Abstract

The energy of hydrolysis of phosphate compounds varies depending on whether they are in solution or bound to the catalytic site of enzymes. With the purpose of simulating the conditions at the catalytic site, the observed equilibrium constant for pyrophosphate hydrolysis (Kobsd) was measured in aqueous mixtures of dimethyl sulfoxide, ethylene glycol, or polymers of ethylene glycol. The reaction was catalyzed by yeast inorganic pyrophosphatase at 30 degrees C. All the cosolvents used promoted a decrease of Kobsd.
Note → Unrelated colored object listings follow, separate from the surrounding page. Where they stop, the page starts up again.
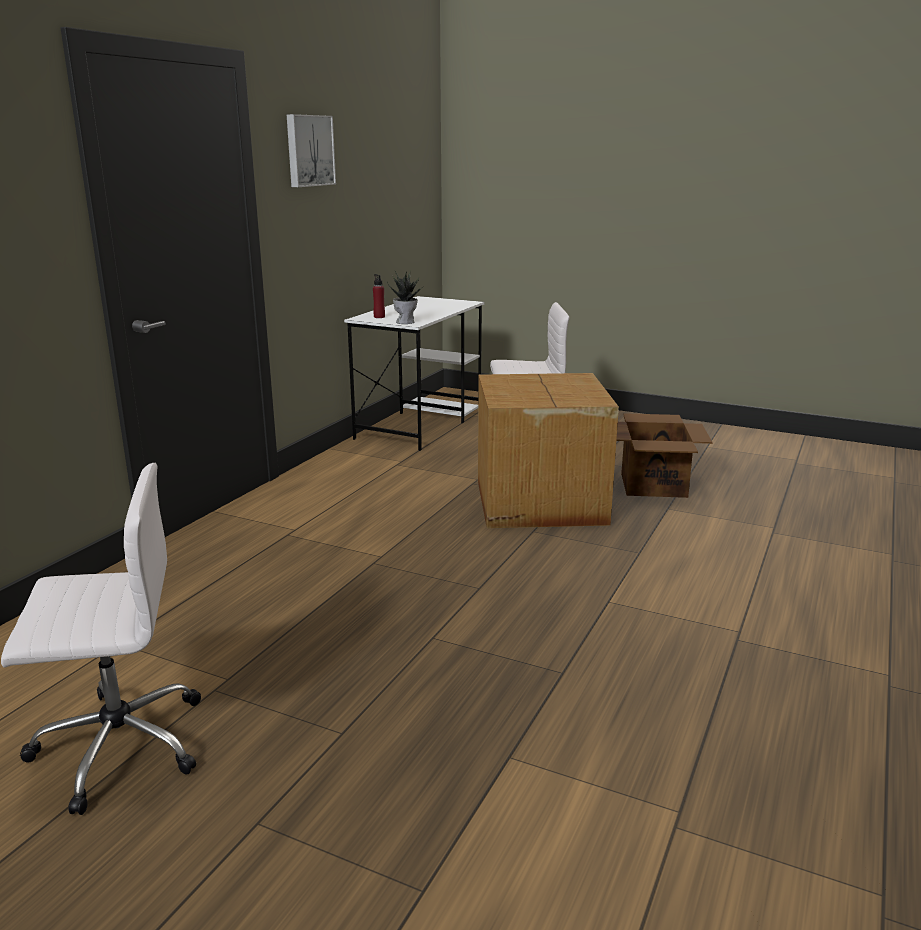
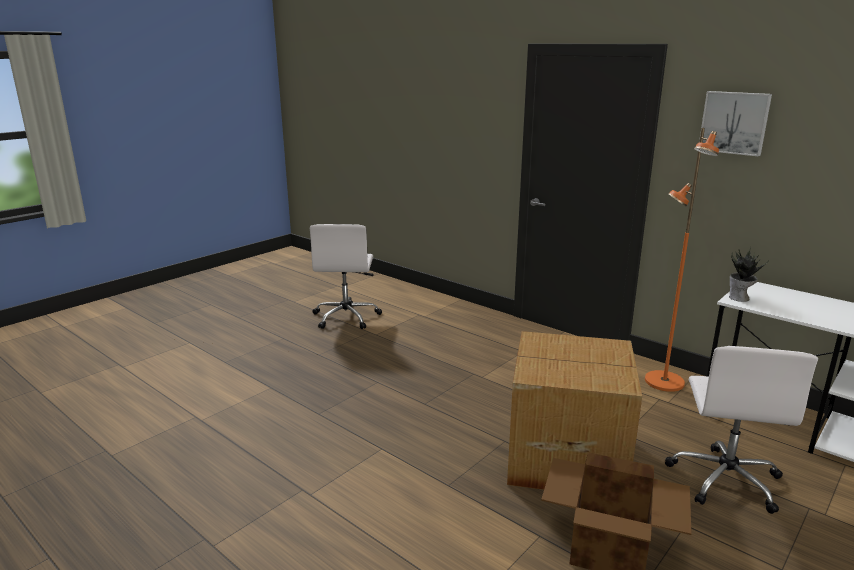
camera: 105 degrees right, 0 degrees up
red bottle [373,274,385,318] -> none
none -> orange floor lamp [645,128,719,392]

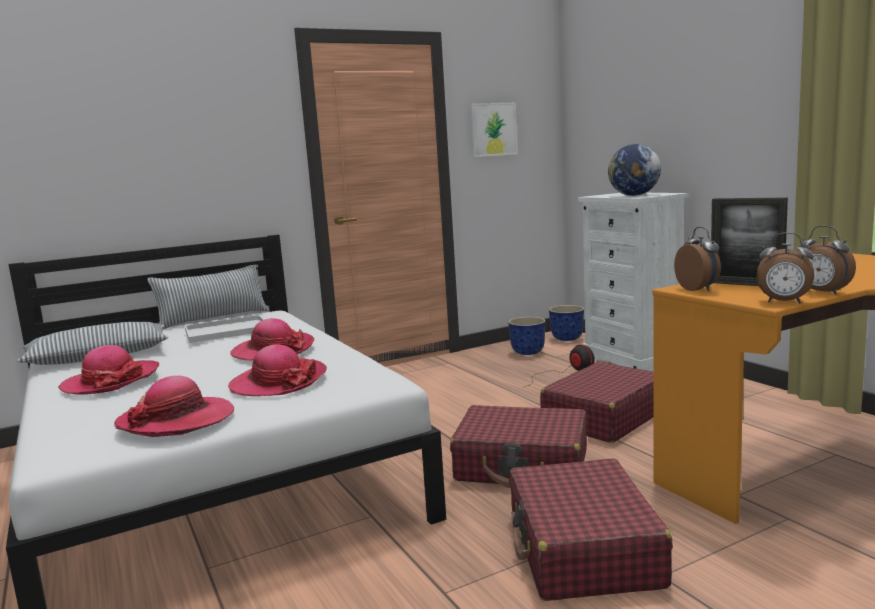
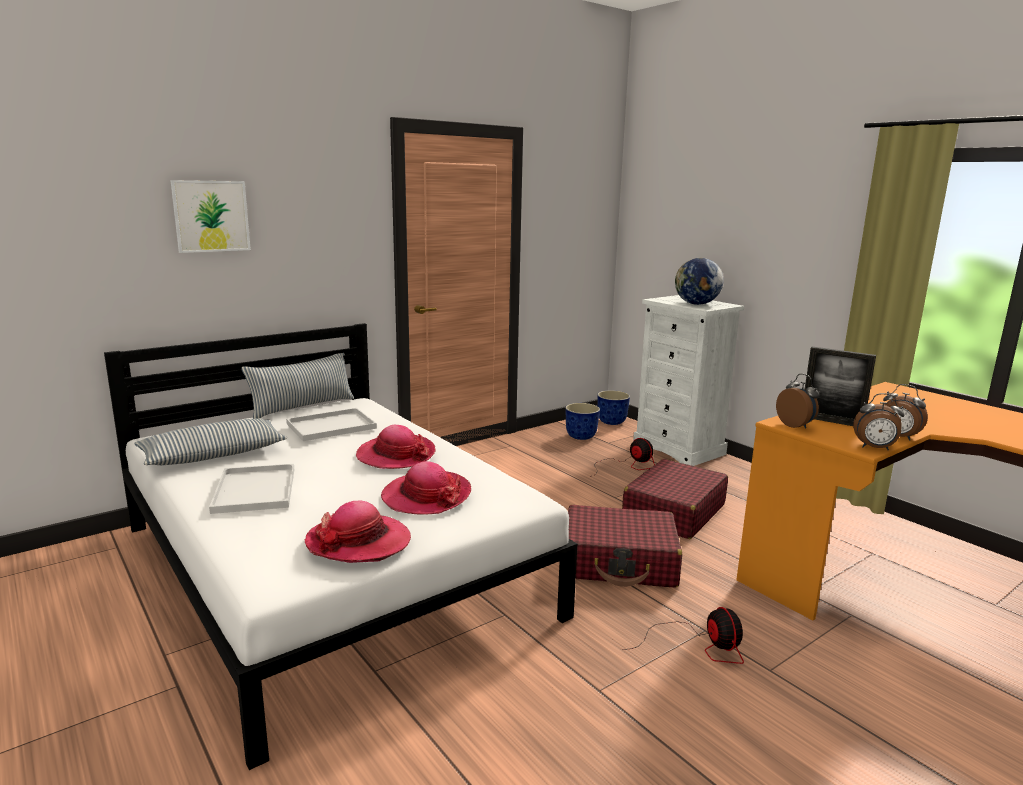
camera: 10 degrees left, 5 degrees up
hat [58,345,159,394] -> white tray [209,464,294,514]
picture [470,103,518,157] -> picture moved to [170,180,251,253]
red suitcase [509,458,673,601] -> fan [623,607,744,664]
Polymers of ethylene glycol were more effective than dimethyl sulfoxide or ethylene glycol in decreasing Kobsd. The higher the molecular weight of the polymer, the lower the value of Kobsd. A decrease in Kobsd from 346 M (delta G degree obsd = -3.5 kcal mol-1) to 0.1 M (delta G degree obsd = 1.3 kcal mol-1) was observed after the addition of 50% (w/v) poly(ethylene glycol) 8000 to a solution containing 0.9 mM MgCl2 and 1 mM Pi at pH 8.0. The association constants of Pi and pyrophosphate for H+ and Mg2+ were measured in presence of different ethylene glycol concentrations in order to calculate the Keq for hydrolysis of different ionic species of pyrophosphate. A decrease in all the Keq was observed. The results are interpreted according to the concept that the energy of hydrolysis of phosphate compounds depends on the different solvation energies of reactants and products.